Give every measurement in feet or inches that appears in the forum thread on boat outriggers, with what each one describes.

- [Page text]

_ _ _

Wow! I have thought of doing the same thing with the outriggers with my 12 ft alumaweld. Its pretty shallow sided and some outties would probably do a lot of good. I have about a 6 ft length of 8" PVC that is collecting dust. Im wondering if i could make a one sided outrigger that would do much good. We fish 3 guys in the boat at once so having riggers on both sides probably wont work. What do you think?


https://www.tinboats.net/forum/viewtopic.php?f=21&t=33516


----------



## rocket rich (Mar 11, 2014)

I'm going to use the blue foam that they have under docks, you can't use it in Mo so there is a lot of it around. It comes 12 inches by 48 inches so I;m going to cut it down to 12 x 24 and go straight down from the top rail to the water adding about 3-4 foot more width???


----------



## BlakeRauch (Mar 11, 2014)

_ _ _

- [Listed entries]
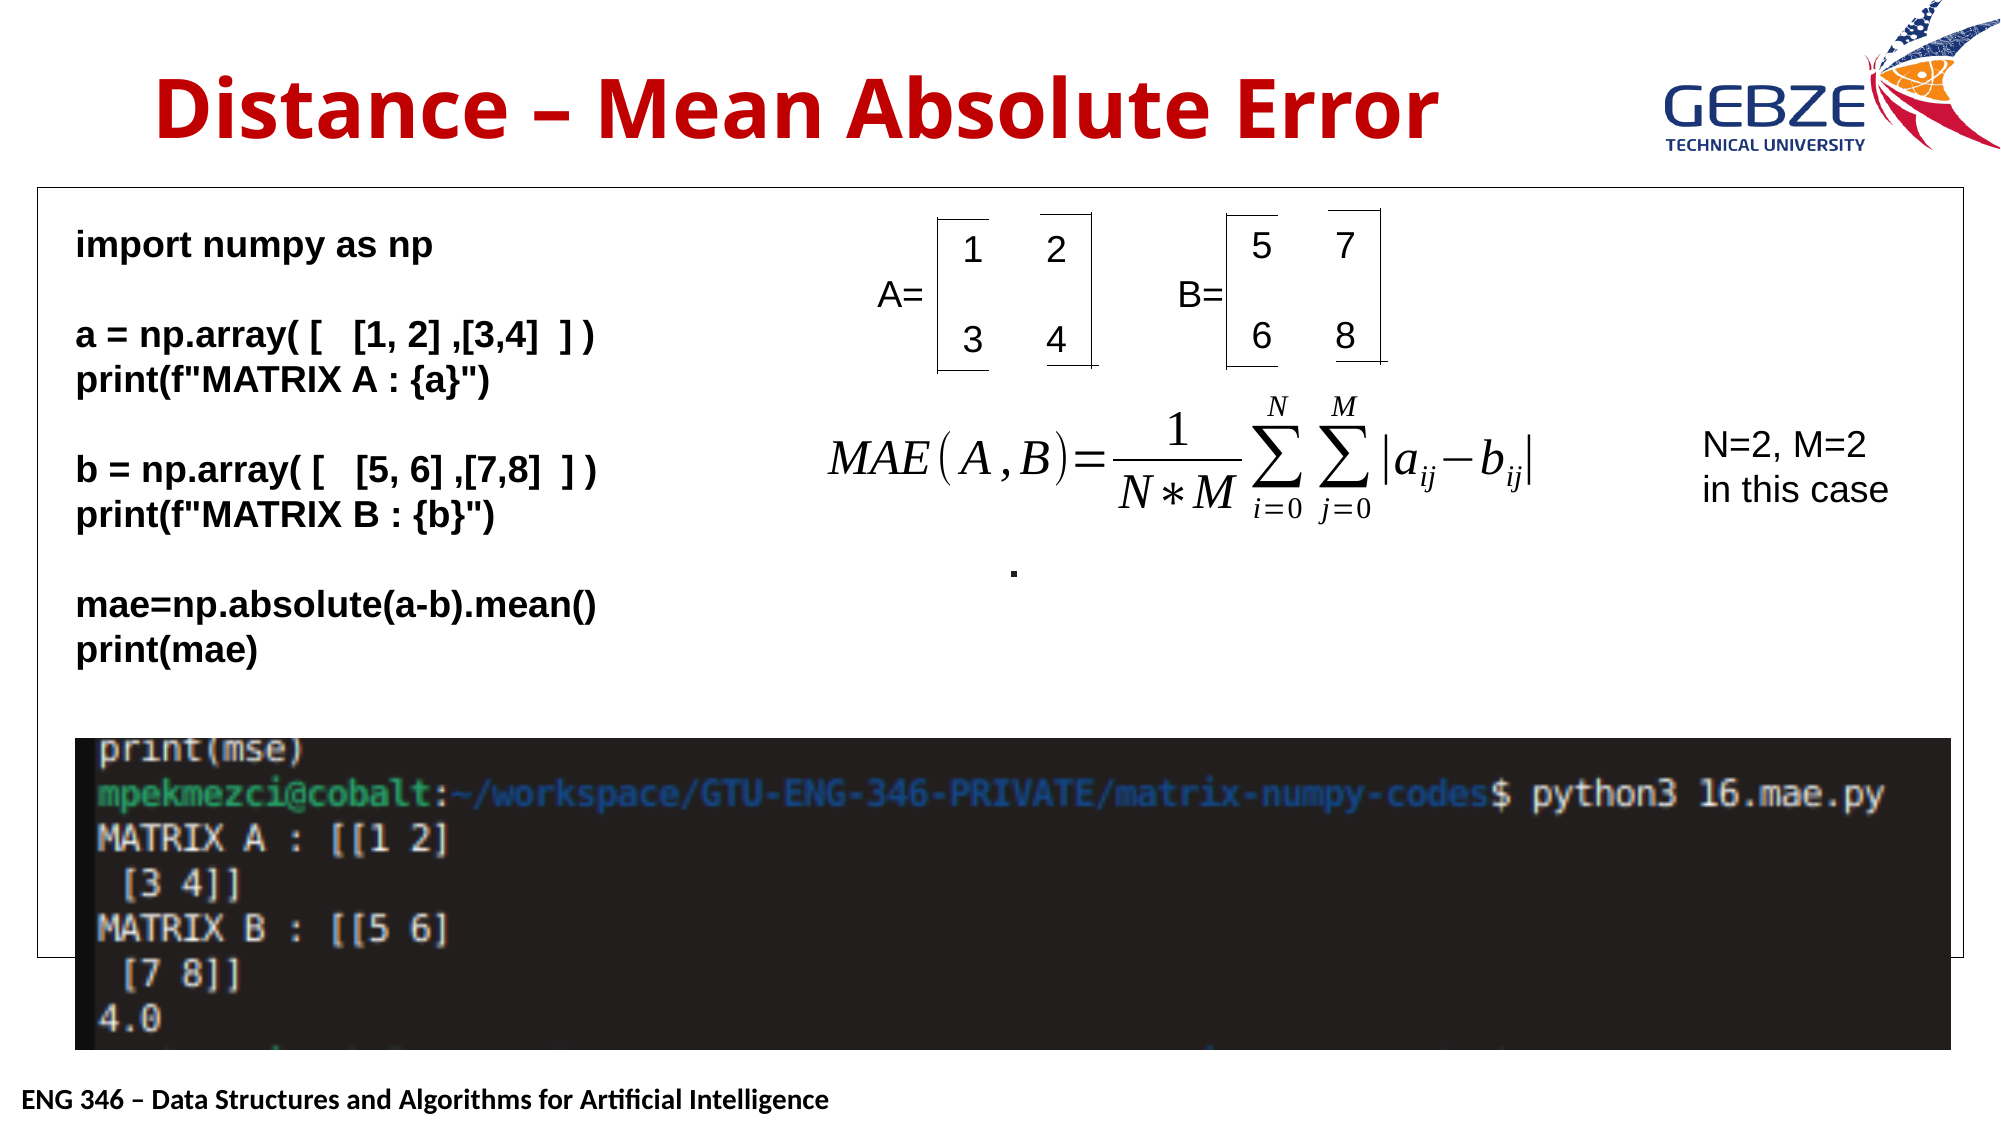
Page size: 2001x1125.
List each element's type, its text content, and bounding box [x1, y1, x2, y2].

text_box import numpy as np a = np.array( [ [1, 2] ,[3,4] ] ) print(f"MATRIX A : {a}") b = np.array( [ [5, 6] ,[7,8] ] ) print(f"MATRIX B : {b}") mae=np.absolute(a-b).mean() print(mae) [60, 212, 1200, 605]
text_box N=2, M=2 in this case [1687, 412, 1913, 600]
picture [75, 738, 1951, 1051]
text_box 5 7 6 8 [1226, 213, 1381, 389]
chart [825, 389, 1540, 526]
picture [1665, 0, 2001, 151]
text_box A= [862, 262, 975, 375]
title Distance – Mean Absolute Error [137, 59, 1650, 165]
text_box B= [1162, 262, 1275, 375]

_ _ _

- [Exercise answer]
- 12 ft: the length of the alumaweld boat
- 6 ft: the length of the PVC piece
- 8": the size of the PVC
- 12 inches by 48 inches: the size the blue dock foam comes in
- 12 x 24: the size the foam will be cut down to
- 3-4 foot: the extra width the foam would add